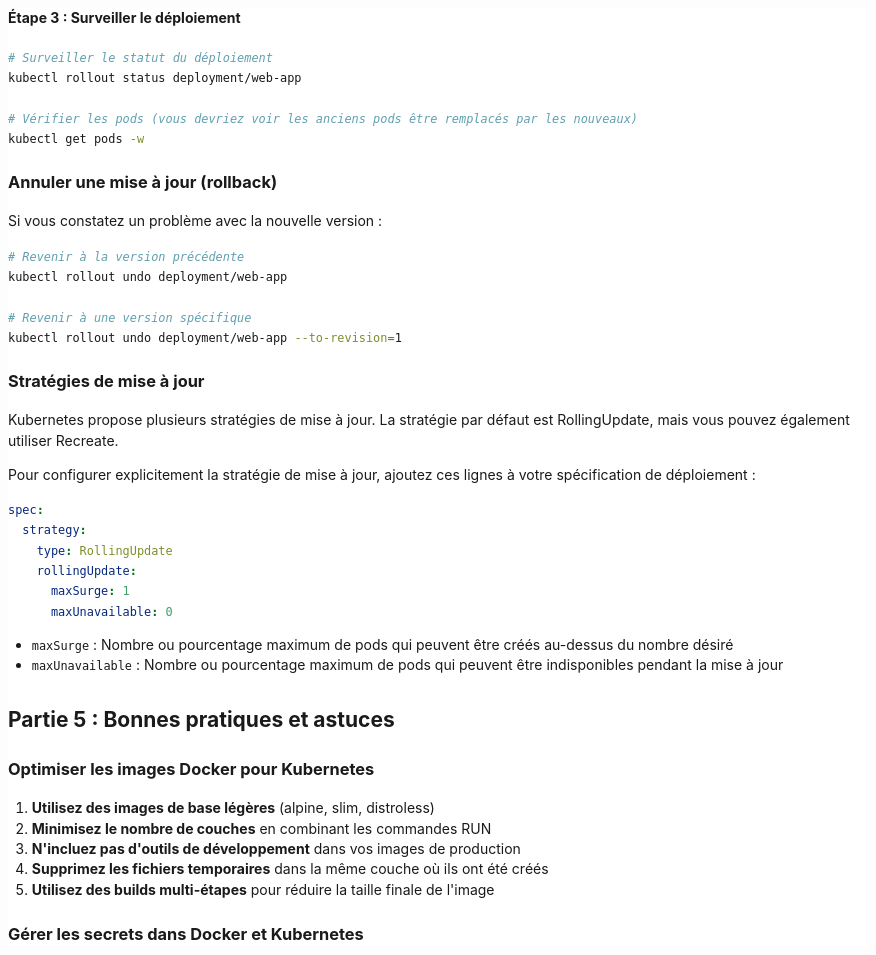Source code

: #### Étape 3 : Surveiller le déploiement

```bash
# Surveiller le statut du déploiement
kubectl rollout status deployment/web-app

# Vérifier les pods (vous devriez voir les anciens pods être remplacés par les nouveaux)
kubectl get pods -w
```

### Annuler une mise à jour (rollback)

Si vous constatez un problème avec la nouvelle version :

```bash
# Revenir à la version précédente
kubectl rollout undo deployment/web-app

# Revenir à une version spécifique
kubectl rollout undo deployment/web-app --to-revision=1
```

### Stratégies de mise à jour

Kubernetes propose plusieurs stratégies de mise à jour. La stratégie par défaut est RollingUpdate, mais vous pouvez également utiliser Recreate.

Pour configurer explicitement la stratégie de mise à jour, ajoutez ces lignes à votre spécification de déploiement :

```yaml
spec:
  strategy:
    type: RollingUpdate
    rollingUpdate:
      maxSurge: 1
      maxUnavailable: 0
```

- `maxSurge` : Nombre ou pourcentage maximum de pods qui peuvent être créés au-dessus du nombre désiré
- `maxUnavailable` : Nombre ou pourcentage maximum de pods qui peuvent être indisponibles pendant la mise à jour

## Partie 5 : Bonnes pratiques et astuces

### Optimiser les images Docker pour Kubernetes

1. **Utilisez des images de base légères** (alpine, slim, distroless)
2. **Minimisez le nombre de couches** en combinant les commandes RUN
3. **N'incluez pas d'outils de développement** dans vos images de production
4. **Supprimez les fichiers temporaires** dans la même couche où ils ont été créés
5. **Utilisez des builds multi-étapes** pour réduire la taille finale de l'image

### Gérer les secrets dans Docker et Kubernetes
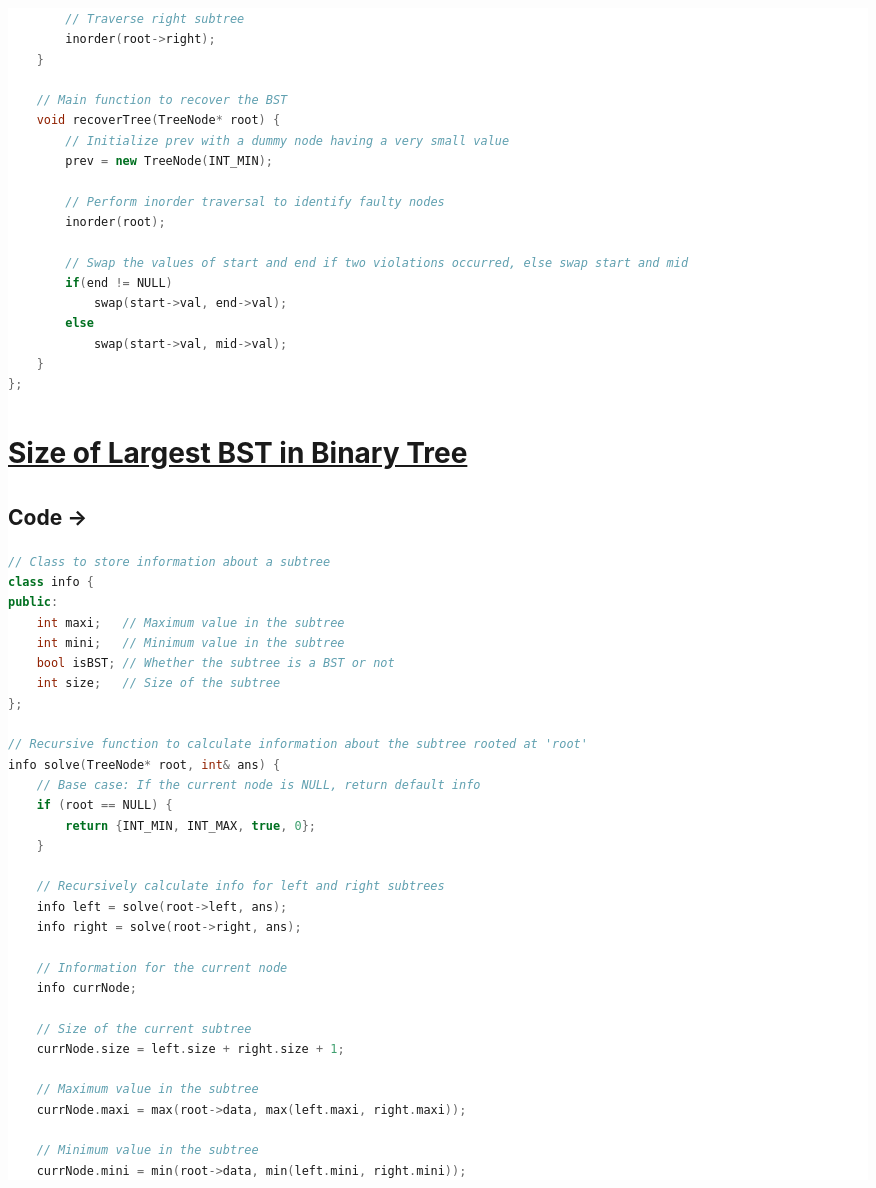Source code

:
 ```cpp
        // Traverse right subtree
        inorder(root->right);
    }

    // Main function to recover the BST
    void recoverTree(TreeNode* root) {
        // Initialize prev with a dummy node having a very small value
        prev = new TreeNode(INT_MIN);

        // Perform inorder traversal to identify faulty nodes
        inorder(root);

        // Swap the values of start and end if two violations occurred, else swap start and mid
        if(end != NULL)
            swap(start->val, end->val);
        else
            swap(start->val, mid->val);
    }
};

```

# [Size of Largest BST in Binary Tree](https://www.codingninjas.com/studio/problems/size-of-largest-bst-in-binary-tree_893103?utm_source=striver&utm_medium=website&utm_campaign=a_zcoursetuf&leftPanelTabValue=PROBLEM)

## Code ->
```cpp
// Class to store information about a subtree
class info {
public:
    int maxi;   // Maximum value in the subtree
    int mini;   // Minimum value in the subtree
    bool isBST; // Whether the subtree is a BST or not
    int size;   // Size of the subtree
};

// Recursive function to calculate information about the subtree rooted at 'root'
info solve(TreeNode* root, int& ans) {
    // Base case: If the current node is NULL, return default info
    if (root == NULL) {
        return {INT_MIN, INT_MAX, true, 0};
    }

    // Recursively calculate info for left and right subtrees
    info left = solve(root->left, ans);
    info right = solve(root->right, ans);

    // Information for the current node
    info currNode;

    // Size of the current subtree
    currNode.size = left.size + right.size + 1;

    // Maximum value in the subtree
    currNode.maxi = max(root->data, max(left.maxi, right.maxi));

    // Minimum value in the subtree
    currNode.mini = min(root->data, min(left.mini, right.mini));

```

§ Instructions for the task:
Report how many lines of the entries hold the string "maxSurge". Provide the number alone.

§ The answer:
2